Exercise: Convert the material below into a two-column CSV headed "instruction" and "answer", with one row for each instruction and the answer that follows it. Put each field in quotes, replace line breaks with spaces, and leave out the pictures.

Input data:
((
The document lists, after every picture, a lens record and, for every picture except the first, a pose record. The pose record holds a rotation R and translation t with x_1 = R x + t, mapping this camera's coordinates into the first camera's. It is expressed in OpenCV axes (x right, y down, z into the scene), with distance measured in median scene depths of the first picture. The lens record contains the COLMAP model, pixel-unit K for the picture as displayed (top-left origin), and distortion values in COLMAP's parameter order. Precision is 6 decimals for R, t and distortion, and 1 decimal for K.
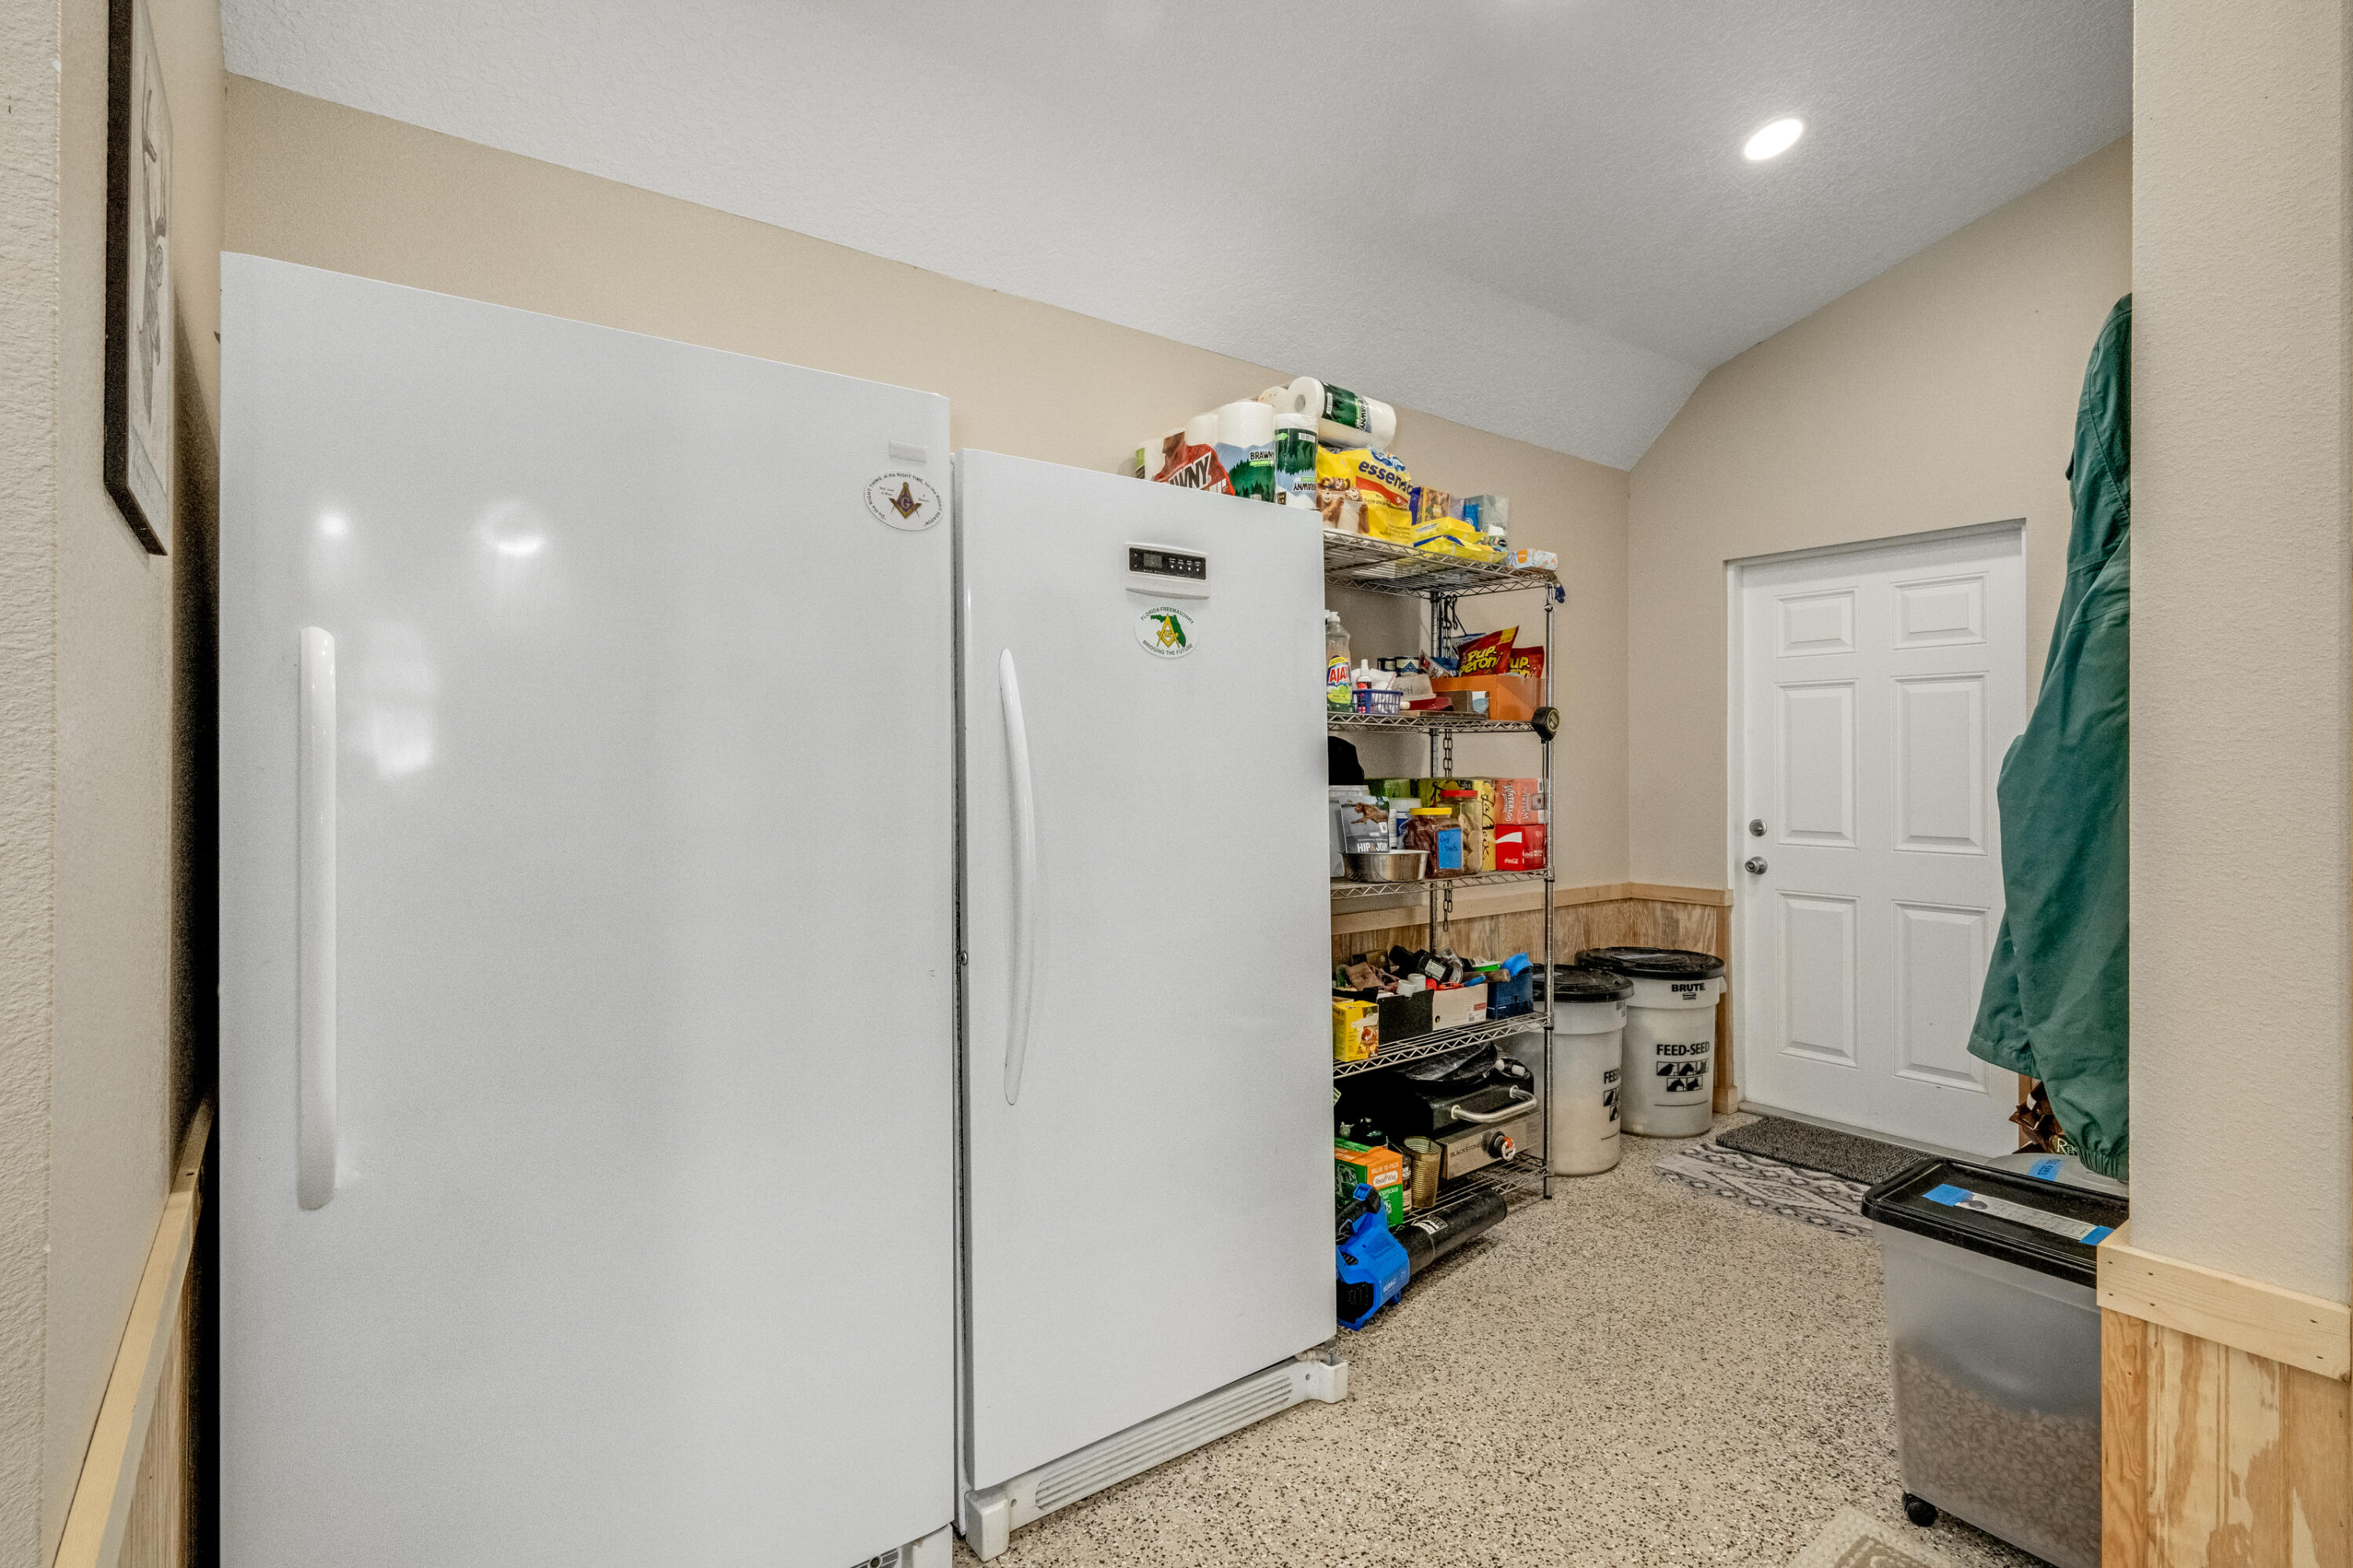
lens RADIAL K [[1130.7, 0, 1177.9], [0, 1130.7, 751.6], [0, 0, 1]] dist [-0.001490, -0.000641]
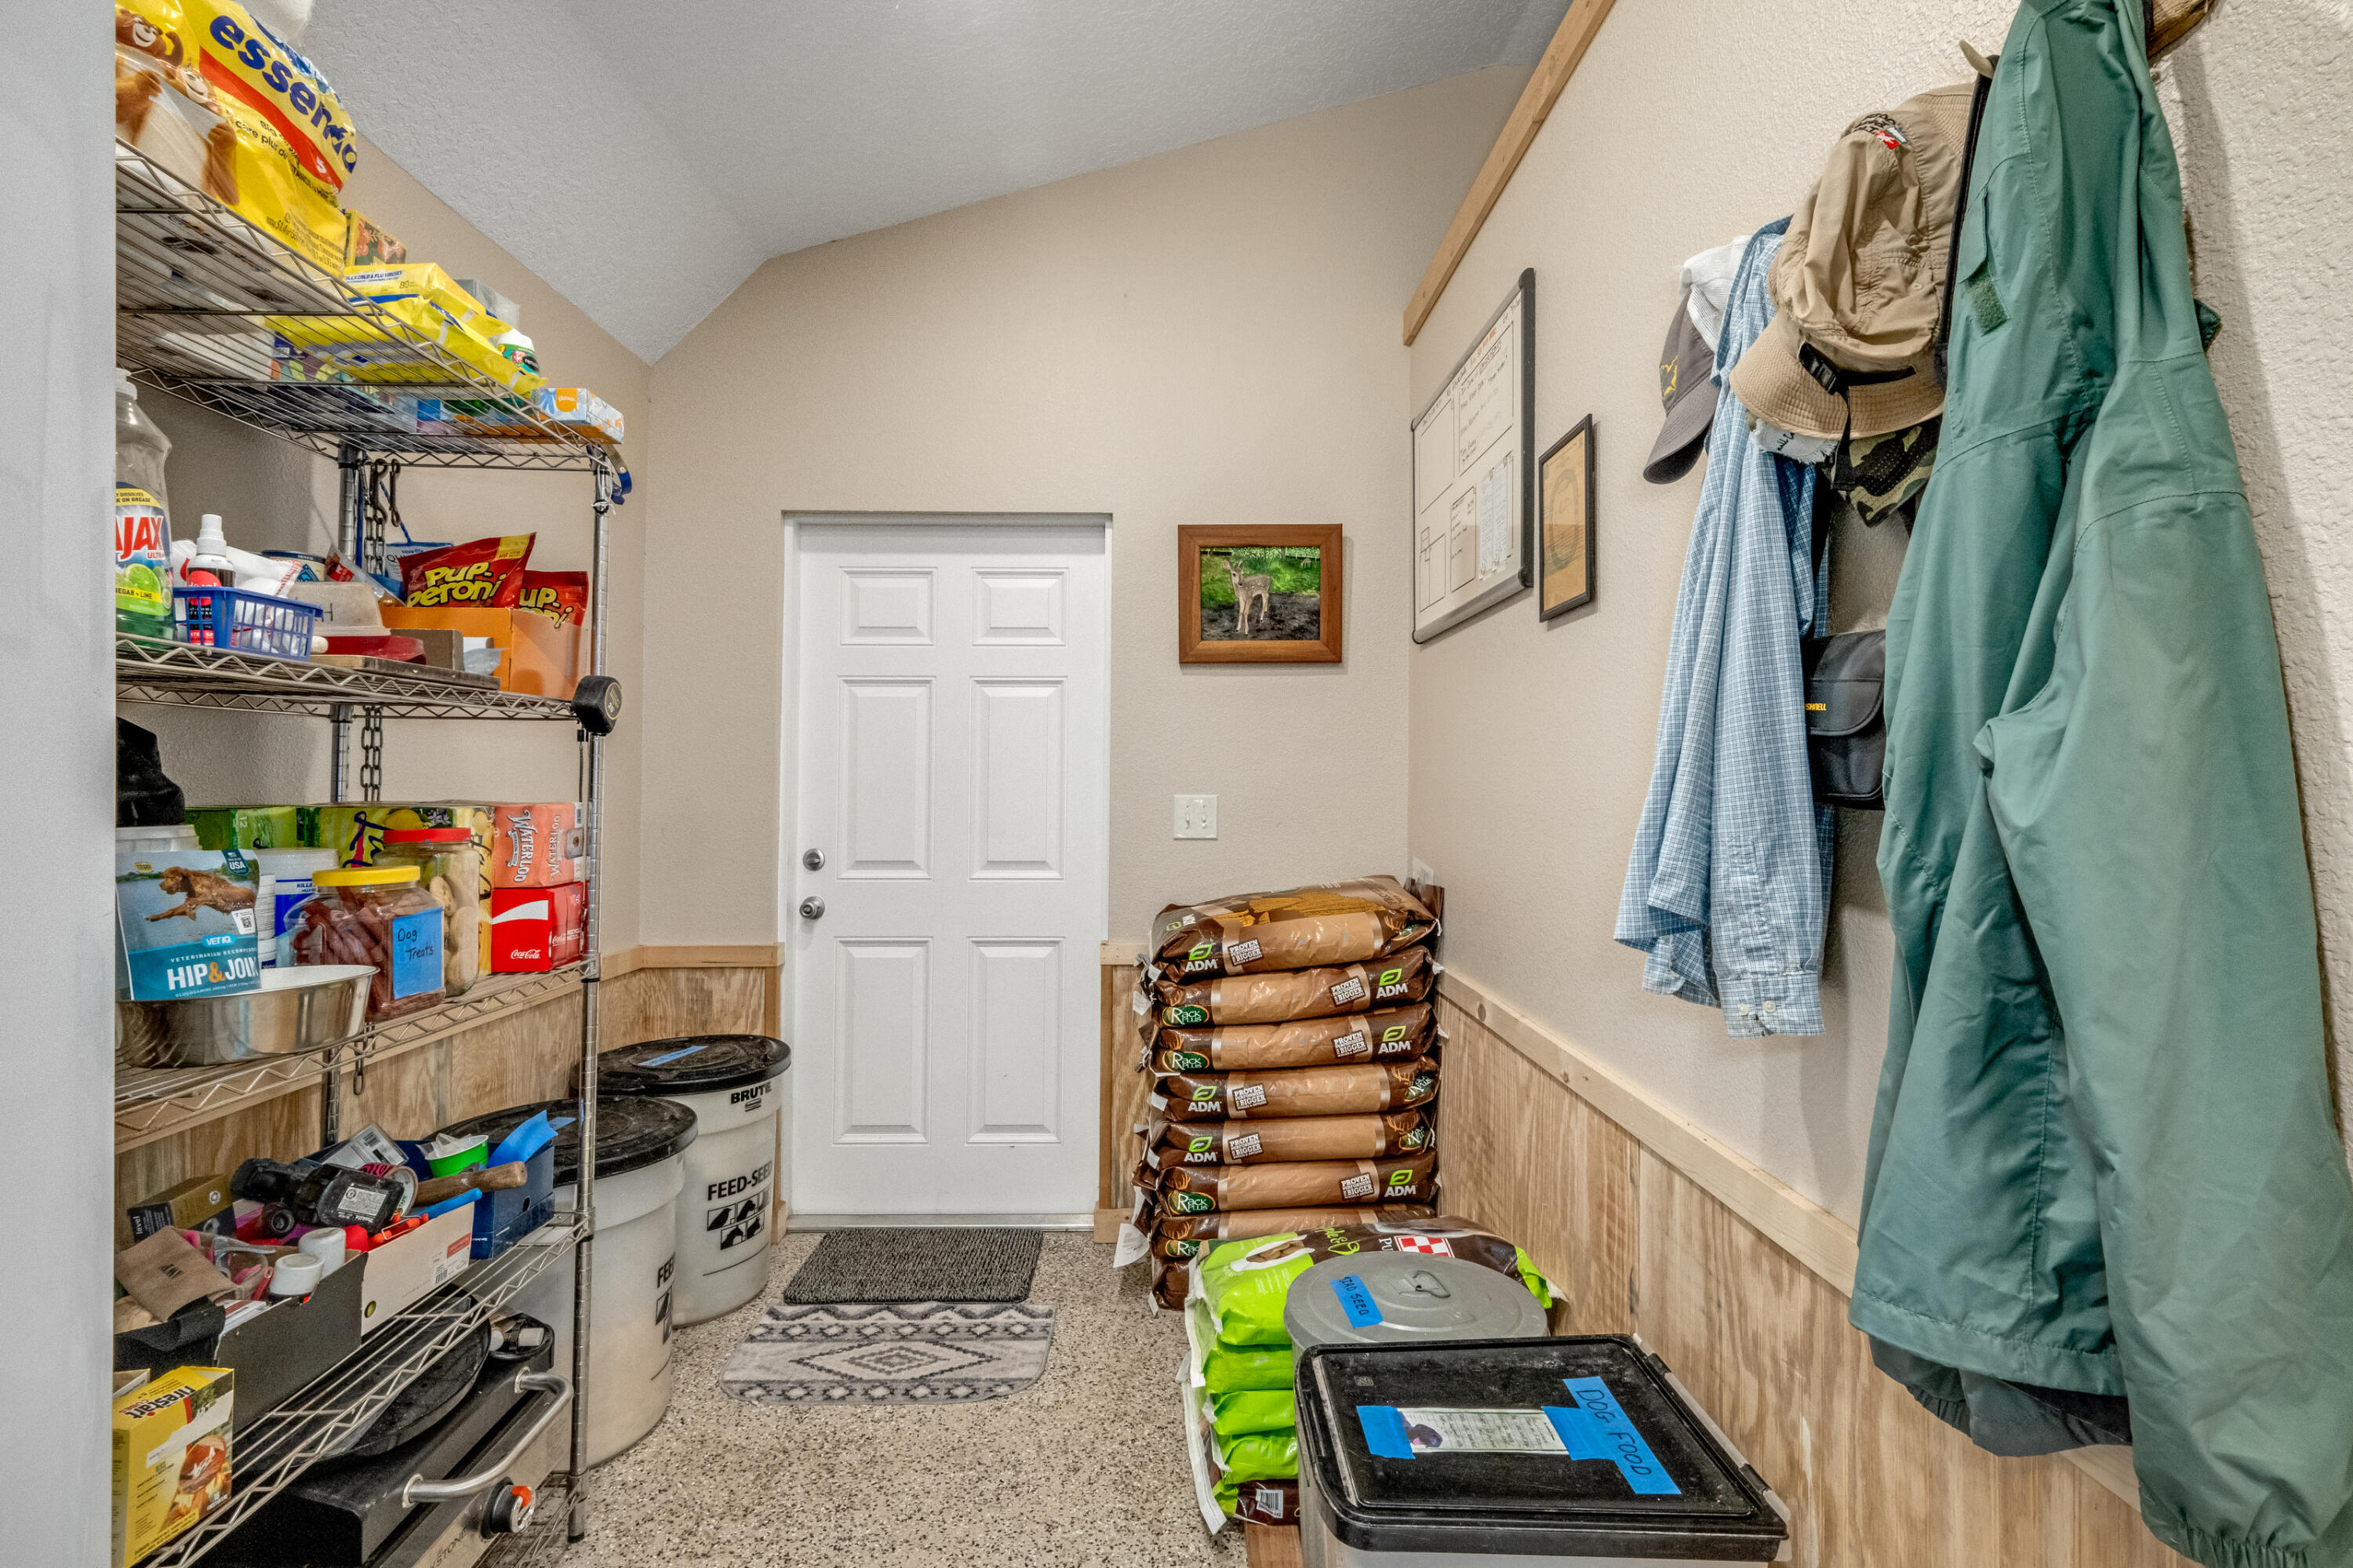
lens RADIAL K [[1130.7, 0, 1177.9], [0, 1130.7, 751.6], [0, 0, 1]] dist [-0.001490, -0.000641]
pose [[0.595953, 0.021640, 0.802728, 0.042822], [-0.010985, 0.999763, -0.018796, 0.005651], [-0.802944, 0.002384, 0.596049, 0.420244]]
))
Expected answer:
instruction,answer
"The document lists, after every picture, a lens record and, for every picture except the first, a pose record. The pose record holds a rotation R and translation t with x_1 = R x + t, mapping this camera's coordinates into the first camera's. It is expressed in OpenCV axes (x right, y down, z into the scene), with distance measured in median scene depths of the first picture. The lens record contains the COLMAP model, pixel-unit K for the picture as displayed (top-left origin), and distortion values in COLMAP's parameter order. Precision is 6 decimals for R, t and distortion, and 1 decimal for K.","lens RADIAL K [[1130.7, 0, 1177.9], [0, 1130.7, 751.6], [0, 0, 1]] dist [-0.001490, -0.000641] lens RADIAL K [[1130.7, 0, 1177.9], [0, 1130.7, 751.6], [0, 0, 1]] dist [-0.001490, -0.000641] pose [[0.595953, 0.021640, 0.802728, 0.042822], [-0.010985, 0.999763, -0.018796, 0.005651], [-0.802944, 0.002384, 0.596049, 0.420244]]"